Bei Döblin geht es um Individualität und die „Abflachung“, das Verwischen persönlicher und privater Unterschiede „unter dem prägenden Stempel einer größeren Gewalt“: die Gewalten des Todes und der menschlichen Gesellschaft. Und Döblin macht sich auch Gedanken über Fotografen, die er in drei Kategorien unterteilt. Es gebe zunächst solche, „die künstlerisch sehen, denen das Gesicht Material für ein Bild ist, sie sind auf Effekte aus“. Da sind ferner die Fotografen, „die als Wald- und Wiesenpflanzen auf allen Straßen gedeihen“. In Döblins Augen sind sie „mehr als jene künstlerischen Herren“, weil sie ein möglichst ähnliches Bild vom Menschen suchen: Das Persönliche, Private, Einmalige an diesem Menschen soll auf der Platte festgehalten werden.

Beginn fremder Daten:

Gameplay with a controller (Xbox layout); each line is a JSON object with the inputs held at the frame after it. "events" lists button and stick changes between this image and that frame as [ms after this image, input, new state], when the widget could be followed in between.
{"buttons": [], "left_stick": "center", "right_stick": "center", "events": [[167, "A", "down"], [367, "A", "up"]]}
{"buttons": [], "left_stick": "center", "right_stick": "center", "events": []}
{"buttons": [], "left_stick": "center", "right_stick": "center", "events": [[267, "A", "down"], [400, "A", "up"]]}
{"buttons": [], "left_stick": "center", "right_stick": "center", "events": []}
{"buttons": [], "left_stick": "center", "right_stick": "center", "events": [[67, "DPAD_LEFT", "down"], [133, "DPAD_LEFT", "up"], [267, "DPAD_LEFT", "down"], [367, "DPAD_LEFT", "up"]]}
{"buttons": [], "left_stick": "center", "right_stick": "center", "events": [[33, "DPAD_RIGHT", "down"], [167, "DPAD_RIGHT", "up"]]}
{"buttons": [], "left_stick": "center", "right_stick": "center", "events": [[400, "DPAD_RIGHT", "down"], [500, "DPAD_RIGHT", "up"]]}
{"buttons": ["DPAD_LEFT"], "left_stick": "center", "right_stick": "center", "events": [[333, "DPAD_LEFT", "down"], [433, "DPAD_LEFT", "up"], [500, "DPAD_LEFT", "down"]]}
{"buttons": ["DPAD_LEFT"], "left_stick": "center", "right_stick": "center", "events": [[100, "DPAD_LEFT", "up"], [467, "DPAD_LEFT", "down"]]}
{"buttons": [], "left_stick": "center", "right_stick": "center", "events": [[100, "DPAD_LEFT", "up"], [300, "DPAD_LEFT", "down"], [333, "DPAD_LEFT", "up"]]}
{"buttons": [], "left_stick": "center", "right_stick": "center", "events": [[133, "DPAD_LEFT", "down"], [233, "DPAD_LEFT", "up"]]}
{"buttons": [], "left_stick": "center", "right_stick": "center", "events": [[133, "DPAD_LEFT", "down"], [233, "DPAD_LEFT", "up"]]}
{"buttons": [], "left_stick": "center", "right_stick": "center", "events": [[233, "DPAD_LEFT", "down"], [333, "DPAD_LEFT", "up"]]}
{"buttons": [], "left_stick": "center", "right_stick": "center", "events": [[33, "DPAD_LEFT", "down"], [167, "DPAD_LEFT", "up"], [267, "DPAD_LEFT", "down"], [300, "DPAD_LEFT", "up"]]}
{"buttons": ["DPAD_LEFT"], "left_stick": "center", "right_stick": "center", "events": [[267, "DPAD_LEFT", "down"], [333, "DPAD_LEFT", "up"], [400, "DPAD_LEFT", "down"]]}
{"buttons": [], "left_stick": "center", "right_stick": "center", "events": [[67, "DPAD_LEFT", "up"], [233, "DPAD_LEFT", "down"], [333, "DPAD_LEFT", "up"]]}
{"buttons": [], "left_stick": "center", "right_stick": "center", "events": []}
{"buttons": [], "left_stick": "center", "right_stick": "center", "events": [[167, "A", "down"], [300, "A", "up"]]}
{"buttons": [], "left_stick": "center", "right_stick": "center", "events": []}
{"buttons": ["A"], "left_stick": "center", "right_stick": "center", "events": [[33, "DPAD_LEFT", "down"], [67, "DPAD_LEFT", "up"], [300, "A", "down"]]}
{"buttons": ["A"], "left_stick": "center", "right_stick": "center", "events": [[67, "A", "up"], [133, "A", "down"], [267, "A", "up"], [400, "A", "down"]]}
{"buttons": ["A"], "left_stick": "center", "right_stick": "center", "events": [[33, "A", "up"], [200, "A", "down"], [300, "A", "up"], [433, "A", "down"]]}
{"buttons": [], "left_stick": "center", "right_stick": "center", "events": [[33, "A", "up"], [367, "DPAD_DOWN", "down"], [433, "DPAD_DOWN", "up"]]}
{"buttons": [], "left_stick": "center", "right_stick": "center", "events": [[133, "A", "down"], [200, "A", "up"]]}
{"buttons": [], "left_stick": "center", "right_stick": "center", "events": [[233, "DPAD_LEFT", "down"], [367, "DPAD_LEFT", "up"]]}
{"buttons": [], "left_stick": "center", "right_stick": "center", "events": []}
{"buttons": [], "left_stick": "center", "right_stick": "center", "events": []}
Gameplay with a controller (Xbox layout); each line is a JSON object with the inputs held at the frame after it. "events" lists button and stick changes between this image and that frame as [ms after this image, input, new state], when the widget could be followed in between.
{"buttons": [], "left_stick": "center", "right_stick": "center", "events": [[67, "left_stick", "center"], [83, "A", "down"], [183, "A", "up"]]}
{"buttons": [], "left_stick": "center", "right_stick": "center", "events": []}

Soziologie der Gesellschaft

Die dritte Gruppe, Döblins Favoriten und in Deutschland nur durch Sander vertreten, sind die Anhänger des Realismus, „sie halten die großen Universalien für wirksam und real, und wenn sie photographieren, siehe da, so sind es nicht ähnliche Bilder.“ Man habe eine Art Kulturgeschichte, besser Soziologie der letzten dreißig Jahre vor sich, man bekomme einen Überblick über die Entwicklung der Wirtschaft, der politischen Entwicklung. Döblin erwähnt Sanders Klein- und Großbauern, Arbeiter und Industrielle, großstädtische Handwerker und Großstadtproletarier, den Professor und den Tagelöhner, Geistliche und Lehrer. „Vor vielen dieser Bilder müsste man ganze Geschichten erzählen, sie laden dazu ein, sind ein Material für Autoren, das reizender ist und mehr hergibt als viele Zeitungsnotizen.“

Sanders einzigartiges Panorama hatte ein immer noch sehr lesenswertes großes Presseecho: Tucholsky und L. Fritz Gruber, Walter Dirks, Luise Straus-Ernst und viele andere reagierten auf das Buch.

August Sander: „Antlitz der Zeit – 60 Fotos deutscher Menschen. Mit einem Essay von Alfred Döblin und Rezensionen von 1929 bis 1933. Schirmer/Mosel Verlag, 200 S., 69 Duotone-Tafeln, 29,80 Euro.